- The Washington Times - Wednesday, February 2, 2005

JAMESTOWN, Va. (AP) — Scientists have said they hope to dig beneath the floors of two ancient churches in England for DNA that could help them determine whether remains found at Jamestown belong to one of its major founders.

Researchers from the Association for the Preservation of Virginia Antiquities excavated the site of a 400-year-old fort at Jamestown, and think a skeleton discovered there was that of Capt. Bartholomew Gosnold.

The association wants to obtain genetic samples of Gosnold’s sister and niece, who were buried in two churches in Suffolk, England. The Church of England, which owns the sites, has agreed to allow a ground radar survey of the graves.

“The ground radar survey is just the first step,” said James Halsall, a spokesman for the Diocese of St. Edmundsbury and Ipswich.

Several legal and procedural issues must be addressed before digging can start, he said.

Researchers hope to find the women’s graves, take small portions of teeth or bone and see whether DNA from the samples match DNA from the Jamestown skeleton, which was unearthed in early 2003.

“If this is Gosnold, then we’ve found the ‘lost-to-history’ burial of one of the most influential and moving spirits behind English-American colonization,” said William Kelso, archaeology director of the antiquities association.

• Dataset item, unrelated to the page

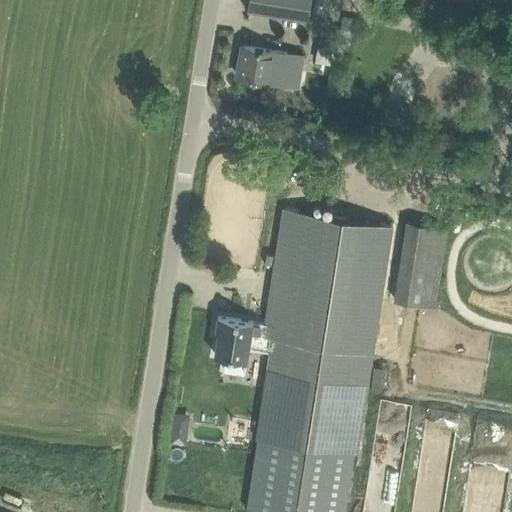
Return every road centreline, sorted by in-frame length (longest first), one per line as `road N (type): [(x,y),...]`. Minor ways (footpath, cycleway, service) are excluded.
road 1 (unclassified): [(132,511),(195,119)]
road 2 (unclassified): [(511,191),(195,119)]
road 3 (unclassified): [(195,119),(214,0)]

Although Gosnold is largely unrecognized historically, the captain now is considered a primary organizer and leader of the expedition that led to Jamestown’s founding in 1607 as the first permanent English settlement in North America.

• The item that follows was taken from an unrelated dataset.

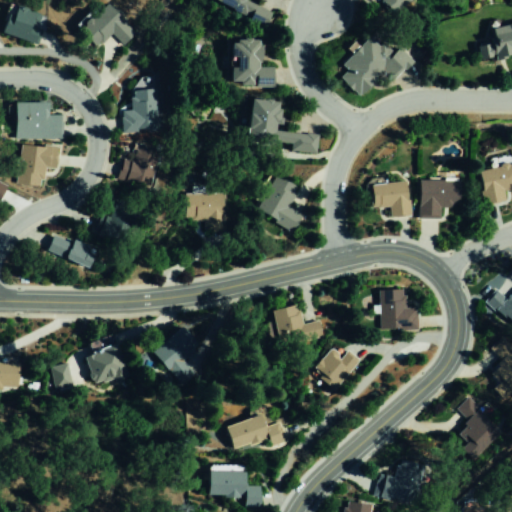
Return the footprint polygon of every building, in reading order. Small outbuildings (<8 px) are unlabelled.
[(209,0),(208,4),(263,26),(268,11),(244,2),(244,0),(209,0)] [(367,0),(371,5),(376,1),(387,16),(409,0),(367,0)] [(131,33),(101,3),(74,30),(92,48),(107,33),(119,45),(131,33)] [(43,14),(4,4),(0,18),(0,33),(35,43),(43,14)] [(511,55),(511,23),(471,30),(475,61),(511,55)] [(394,47),(387,54),(376,43),(373,46),(364,37),(335,65),(341,71),(335,77),(354,97),(380,71),(389,80),(409,62),(394,47)] [(256,39),(226,39),(225,86),(268,87),(268,68),(256,67),(256,39)] [(155,131),(154,89),(126,90),(126,110),(117,110),(118,132),(155,131)] [(314,134),(275,132),(277,102),(244,100),(241,146),(313,150),(314,134)] [(9,138),(58,139),(58,114),(44,114),(44,102),(9,102),(9,138)] [(40,167),(52,168),(53,147),(15,144),(12,184),(39,186),(40,167)] [(148,187),(157,152),(132,145),(129,158),(120,156),(114,178),(148,187)] [(511,164),(474,169),(479,205),(501,203),(499,189),(511,187),(511,164)] [(294,187),(269,175),(251,212),(290,231),(299,214),(284,207),(294,187)] [(455,180),(414,180),(414,218),(436,218),(436,206),(455,206),(455,180)] [(365,184),(366,208),(386,207),(386,217),(405,216),(404,182),(365,184)] [(201,230),(220,230),(220,193),(179,193),(179,220),(201,220),(201,230)] [(134,212),(110,202),(105,216),(96,212),(88,231),(121,244),(134,212)] [(92,248),(49,233),(42,252),(86,267),(92,248)] [(373,290),(375,331),(413,329),(412,307),(400,308),(399,289),(373,290)] [(492,290),(481,303),(511,326),(511,292),(506,301),(492,290)] [(276,349),(319,338),(314,320),(297,324),(292,304),(266,310),(276,349)] [(147,352),(176,385),(190,373),(178,360),(194,346),(176,326),(147,352)] [(500,401),(511,390),(511,354),(498,339),(488,349),(498,360),(485,372),(494,383),(489,388),(500,401)] [(123,375),(108,343),(79,357),(94,389),(123,375)] [(307,370),(329,390),(354,363),(332,343),(307,370)] [(12,361),(0,361),(0,387),(13,387),(12,361)] [(50,390),(69,384),(61,362),(42,368),(50,390)] [(458,409),(469,416),(476,404),(465,397),(458,409)] [(475,454),(496,432),(473,409),(451,431),(475,454)] [(220,425),(227,450),(264,439),(267,447),(282,442),(276,421),(264,425),(260,413),(220,425)] [(411,503),(418,464),(392,460),(389,476),(373,474),(369,495),(411,503)] [(202,496),(239,496),(239,507),(255,507),(255,486),(239,486),(239,470),(202,470),(202,496)] [(338,511),(366,511),(367,504),(340,501),(338,511)]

His role apparently was overlooked because he became ill and died at age 35 after arriving in Virginia.

“He should get all the credit” for the Jamestown expedition, Mr. Kelso said. “Unfortunately, he died too early.”

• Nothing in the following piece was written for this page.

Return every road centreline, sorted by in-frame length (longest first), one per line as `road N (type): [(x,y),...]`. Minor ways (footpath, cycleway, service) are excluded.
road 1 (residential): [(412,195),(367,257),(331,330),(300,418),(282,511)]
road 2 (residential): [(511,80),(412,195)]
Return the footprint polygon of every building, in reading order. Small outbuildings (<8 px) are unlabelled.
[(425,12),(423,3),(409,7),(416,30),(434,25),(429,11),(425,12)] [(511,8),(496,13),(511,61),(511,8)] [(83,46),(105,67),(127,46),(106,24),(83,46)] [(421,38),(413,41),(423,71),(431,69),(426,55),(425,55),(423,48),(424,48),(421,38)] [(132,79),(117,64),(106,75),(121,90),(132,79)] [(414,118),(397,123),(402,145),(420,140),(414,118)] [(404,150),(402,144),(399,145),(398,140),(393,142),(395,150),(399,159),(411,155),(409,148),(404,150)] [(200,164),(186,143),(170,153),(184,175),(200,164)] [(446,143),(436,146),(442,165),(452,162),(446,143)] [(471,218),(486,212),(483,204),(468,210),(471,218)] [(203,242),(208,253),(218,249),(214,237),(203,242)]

Documents indicate that Gosnold was buried with great ceremony, but the lasting history of the settlement was based on written accounts by other settlers, notably Capt. John Smith.

Gosnold, a former privateer and adventurer who discovered and named Massachusetts’ Cape Cod and Martha’s Vineyard in 1602, was captain of the Godspeed, one of the three ships that carried Jamestown’s settlers from England.

The peek beneath the church floors with radar is the first step in a process of receiving church permission to excavate.

Diocese officials said a panel established by the church to protect the heritage of its historic buildings will consider the survey’s results. Another church official ultimately must approve the work and issue permits before any digging can start.